AIM OF THE TASK:
Carry the guide on writing a UK construction risk assessment forward from its final sentence.

SELECTED EXTRACT:
How to Write a Construction Risk Assessment UK: The Complete Guide for Site Teams in 2026
Every UK construction project — from a small residential extension to a multi-million-pound commercial development — requires a thorough risk assessment. It's not just a legal obligation under the Construction (Design and Management) Regulations 2015 (CDM 2015) and the Management of Health and Safety at Work Regulations 1999; it's the single most important document standing between your team and a preventable accident.
Yet despite its importance, construction risk assessments are frequently treated as a tick-box exercise. They're copied from project to project, rarely updated, and often sit in a filing cabinet rather than informing daily decisions on site.
This guide changes that. We'll walk you through how to write a construction risk assessment that genuinely protects your team, satisfies HSE inspectors, and becomes a living document that improves safety outcomes across every phase of your project.
What Is a Construction Risk Assessment?
A construction risk assessment is a systematic process of identifying hazards on a construction site, evaluating the likelihood and severity of harm they could cause, and determining appropriate control measures to eliminate or reduce those risks to an acceptable level.
Under UK law, the Health and Safety Executive (HSE) defines a risk assessment as a careful examination of what, in your work, could cause harm to people, so that you can weigh up whether you have taken enough precautions or should do more to prevent harm.
For construction specifically, risk assessments must consider:
- Site-specific hazards — ground conditions, adjacent buildings, overhead power lines, buried services
- Activity-specific hazards — working at height, excavation, demolition, hot works, lifting operations
- Environmental factors — weather conditions, noise, dust, contaminated land
- Human factors — fatigue, competence levels, lone working, language barriers
- Third-party risks — members of the public, neighbouring properties, traffic
Legal Requirements for Construction Risk Assessments in the UK
Understanding the legal framework is essential before you put pen to paper. Several pieces of legislation govern construction risk assessments in the UK:
CDM 2015 Regulations
The Construction (Design and Management) Regulations 2015 are the primary regulations governing health and safety in UK construction. Under CDM 2015:
- Clients must ensure suitable arrangements are in place for managing projects, including welfare facilities
- Principal designers must identify, eliminate, or control foreseeable risks during the design phase
- Principal contractors must plan, manage, and monitor the construction phase, including ensuring risk assessments are carried out
- Contractors must plan, manage, and monitor their own work and that of their workers
- Workers must report any safety concerns and cooperate with others on site
For projects with more than one contractor, a construction phase plan is required — and risk assessments form a critical component of this plan.

EXCERPTED DATA:
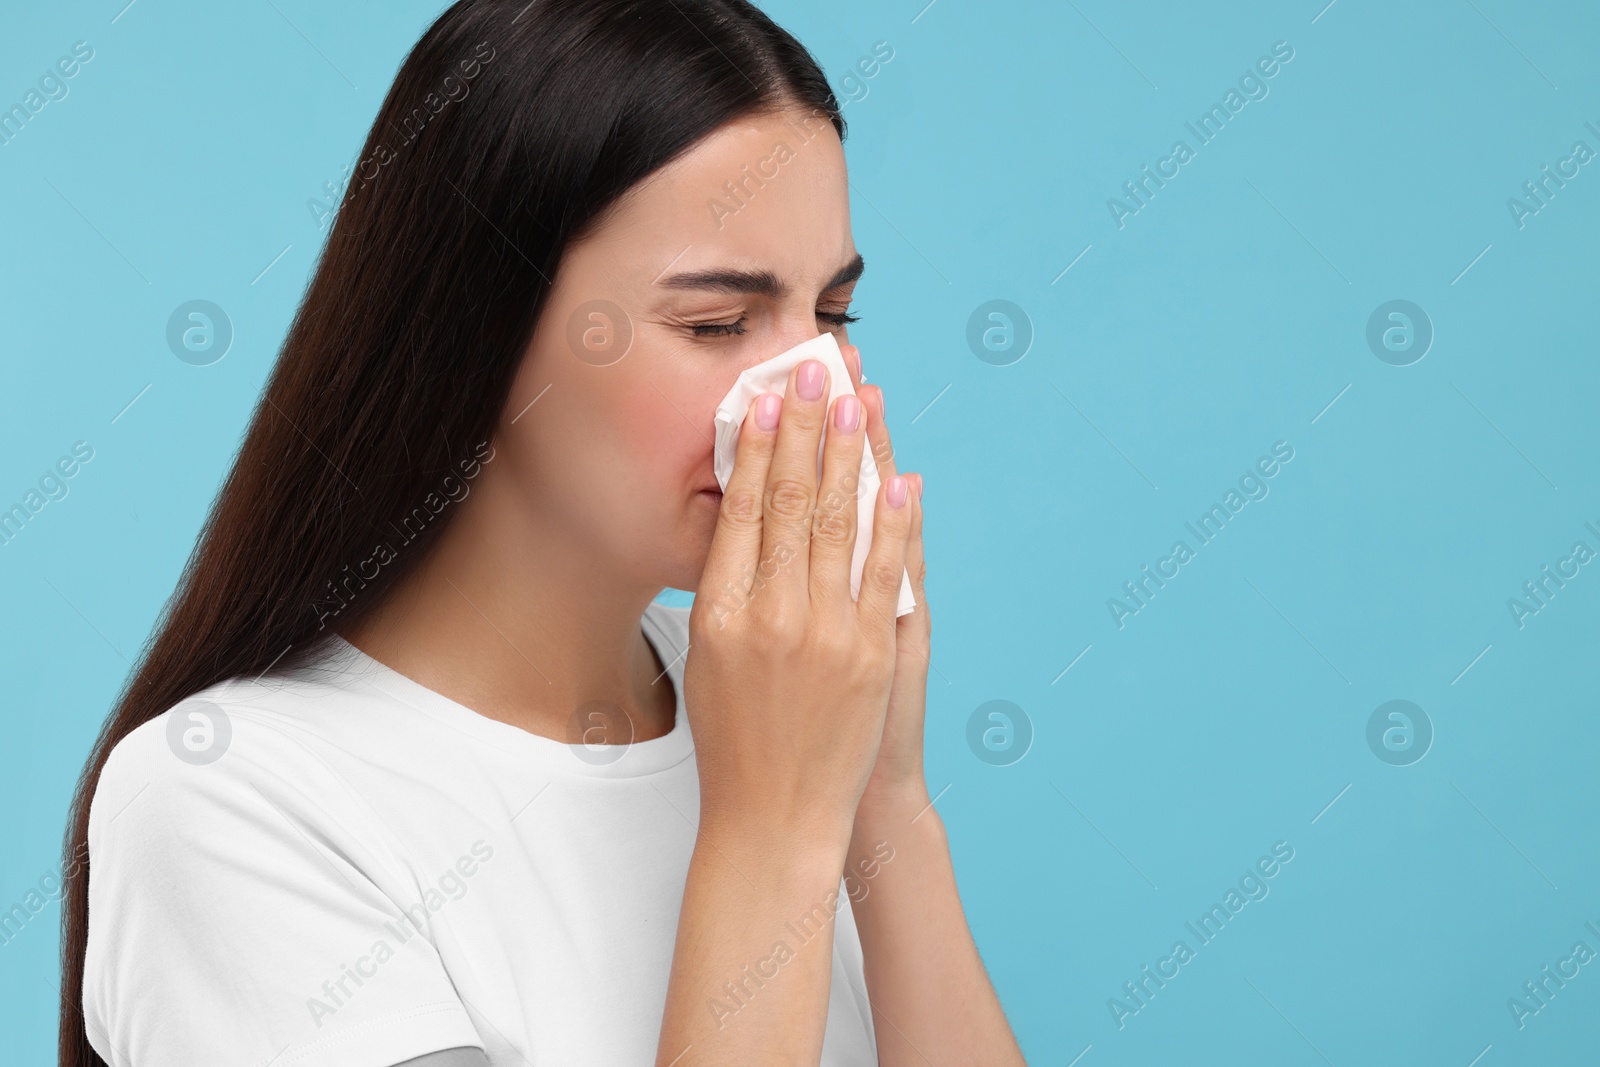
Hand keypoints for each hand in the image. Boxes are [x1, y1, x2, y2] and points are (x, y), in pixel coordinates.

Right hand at [686, 353, 917, 850]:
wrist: (775, 816)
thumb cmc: (733, 737)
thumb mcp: (707, 658)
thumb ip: (723, 589)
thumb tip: (742, 518)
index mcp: (719, 611)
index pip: (741, 508)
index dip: (755, 446)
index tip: (764, 396)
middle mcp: (770, 614)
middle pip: (790, 500)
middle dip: (804, 427)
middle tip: (812, 368)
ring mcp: (825, 633)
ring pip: (840, 523)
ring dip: (851, 453)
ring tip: (856, 397)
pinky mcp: (873, 654)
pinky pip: (887, 573)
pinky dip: (896, 522)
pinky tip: (901, 477)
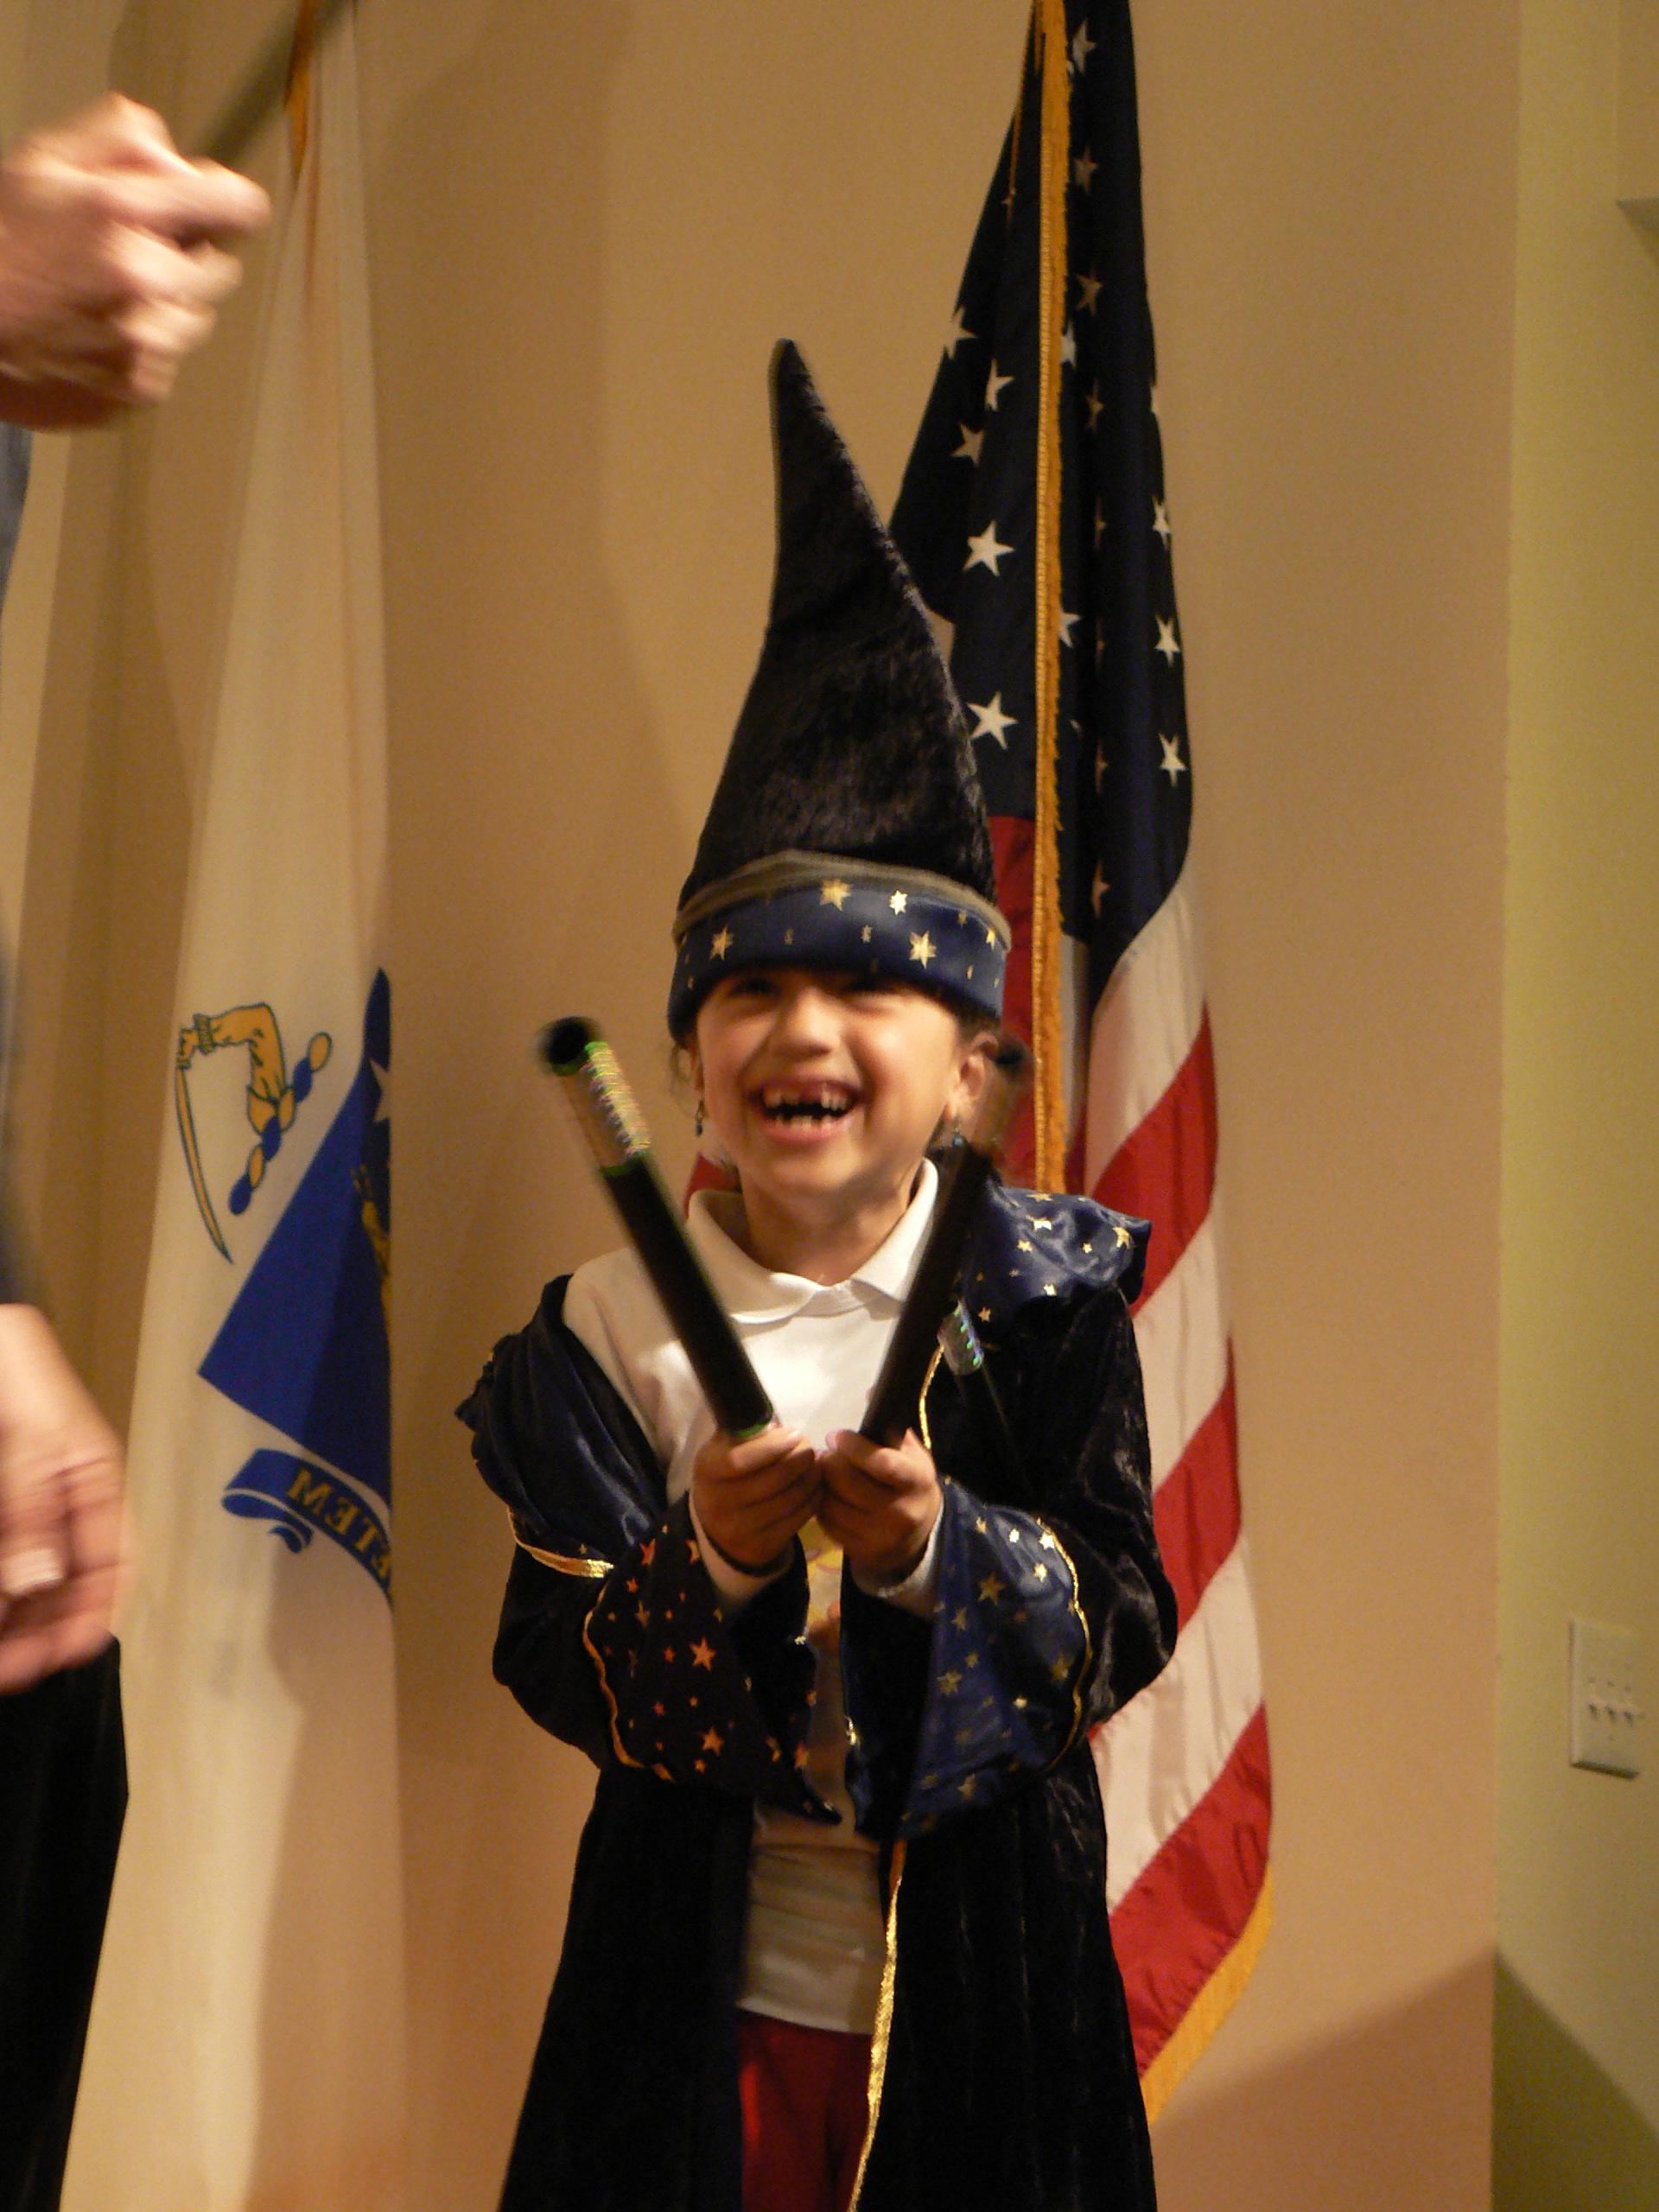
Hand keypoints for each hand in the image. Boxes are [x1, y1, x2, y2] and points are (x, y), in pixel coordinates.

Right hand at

TASK RESULT:
Management of Health and Safety at Work Regulations 1999
Regulation 3 requires every employer to carry out a suitable and sufficient assessment of risks to their employees and anyone else who may be affected by their work. If you employ five or more people, this assessment must be recorded in writing.
Work at Height Regulations 2005
Given that falls from height remain the leading cause of fatal injuries in UK construction, specific risk assessments for any work at height are essential. The regulations require employers to ensure that work at height is properly planned, supervised, and carried out by competent persons.
Other Relevant Regulations
- COSHH Regulations 2002 — for substances hazardous to health (cement dust, silica, solvents)
- LOLER 1998 — Lifting Operations and Lifting Equipment Regulations
- PUWER 1998 — Provision and Use of Work Equipment Regulations
- Noise at Work Regulations 2005
- Control of Asbestos Regulations 2012
The 5-Step Risk Assessment Process for Construction
The HSE recommends a straightforward five-step approach to risk assessment. Here's how to apply each step specifically to construction projects:
Step 1: Identify the Hazards
Walk the site. Talk to your workers. Review previous accident reports. Don't rely solely on generic hazard lists — every construction site is unique.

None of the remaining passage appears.